Young Sheldon Season 1 Episode 16 Review – ‘Killer Asteroids, Oklahoma, and a Frizzy Hair Machine’

Martin Carr reviews the sixteenth episode of Young Sheldon…

Versatility in a comedy actor is essential but few are ever given the opportunity to showcase that talent ironically. However just such a thing occurs this week in an episode which is both whimsical, emotive and situationally comedic. Rumour has it that Iain Armitage might well be the youngest actor to ever receive an Emmy nomination in a comedy category. At present this has yet to fester into fact but those in the know are currently putting all their money on just such an anomaly.

 

Afforded the chance to stretch his acting muscles and get those baby teeth into more dramatic fare Armitage tackles King Lear, Lloyd Webber’s Evita and becomes a pint-sized song and dance man. If ever there was doubt about who this show truly belongs to those misgivings should now be cast aside. Ably supported by his on-screen family this Sheldon Cooper takes another step on the road to total dominance, just as his older incarnation did with Big Bang.

 

 

Whether rallying his high school counterparts or admonishing the school system for failing to embrace his scientific designs, this is grandstanding understatement encased in casual attire. These showrunners have managed to strike gold once more by fashioning a microcosm of Americana around an unlikely protagonist. By rights this Sheldon Cooper more than our contemporary version should never have made it out of the gate.

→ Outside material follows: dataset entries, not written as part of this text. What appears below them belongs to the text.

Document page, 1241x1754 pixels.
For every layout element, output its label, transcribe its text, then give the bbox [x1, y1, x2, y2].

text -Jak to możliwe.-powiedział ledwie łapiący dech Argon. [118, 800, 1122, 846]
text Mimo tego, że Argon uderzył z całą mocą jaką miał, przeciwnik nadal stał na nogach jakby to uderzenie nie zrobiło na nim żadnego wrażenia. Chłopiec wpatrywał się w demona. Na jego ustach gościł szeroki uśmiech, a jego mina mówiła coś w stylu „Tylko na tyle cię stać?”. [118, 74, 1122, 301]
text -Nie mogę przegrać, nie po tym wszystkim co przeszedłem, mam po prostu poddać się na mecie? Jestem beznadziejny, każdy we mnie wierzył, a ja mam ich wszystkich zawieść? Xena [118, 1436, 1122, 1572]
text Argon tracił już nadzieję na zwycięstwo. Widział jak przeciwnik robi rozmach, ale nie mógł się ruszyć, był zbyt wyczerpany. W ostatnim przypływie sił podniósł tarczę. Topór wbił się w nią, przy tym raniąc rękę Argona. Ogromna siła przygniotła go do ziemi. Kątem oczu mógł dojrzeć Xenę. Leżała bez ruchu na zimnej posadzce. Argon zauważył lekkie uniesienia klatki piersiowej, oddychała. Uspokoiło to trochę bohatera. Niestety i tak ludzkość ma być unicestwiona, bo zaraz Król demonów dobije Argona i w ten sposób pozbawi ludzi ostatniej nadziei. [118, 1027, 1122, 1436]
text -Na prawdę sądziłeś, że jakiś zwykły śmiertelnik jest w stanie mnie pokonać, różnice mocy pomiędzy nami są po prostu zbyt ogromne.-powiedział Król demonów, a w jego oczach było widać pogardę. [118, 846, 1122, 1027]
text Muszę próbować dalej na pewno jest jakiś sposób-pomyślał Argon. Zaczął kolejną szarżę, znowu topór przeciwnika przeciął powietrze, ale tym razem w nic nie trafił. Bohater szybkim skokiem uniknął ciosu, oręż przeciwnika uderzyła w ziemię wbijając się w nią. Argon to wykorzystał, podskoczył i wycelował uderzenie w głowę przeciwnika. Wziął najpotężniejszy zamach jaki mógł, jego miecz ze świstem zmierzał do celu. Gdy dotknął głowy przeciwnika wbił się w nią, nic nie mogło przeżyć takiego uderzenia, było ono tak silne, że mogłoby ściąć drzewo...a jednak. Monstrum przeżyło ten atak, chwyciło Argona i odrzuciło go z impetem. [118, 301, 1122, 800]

Pre-pubescent child geniuses are rarer than baby pandas and one would guess equally demanding, so to make them not only likeable but endearing is miraculous.

Still trading strongly on the culture clash card there are moments week on week which are laugh out loud funny purely because of their juxtaposition. These moments might be fleeting but equally subtle character moments between family members continue making Young Sheldon easy viewing. No earth shattering reveals or grand epiphanies occur and yet these writers continue hitting all the bases which go into making Young Sheldon concisely entertaining stuff. Like a highbrow version of any Australian soap opera you care to mention, great care is taken in lacing together these mini vignettes into one cohesion whole. Meaning that on a weekly basis you can just dip in and out at will and not miss anything crucial.

 

 

Over time there will be those who regret not catching this series on its first go around and somewhere this template is already being copied. As we know the first one though the wall always gets bloody, but equally there are those who follow only to bleed an idea dry before moving on. For the unfamiliar might I suggest catching up before you miss the boat completely?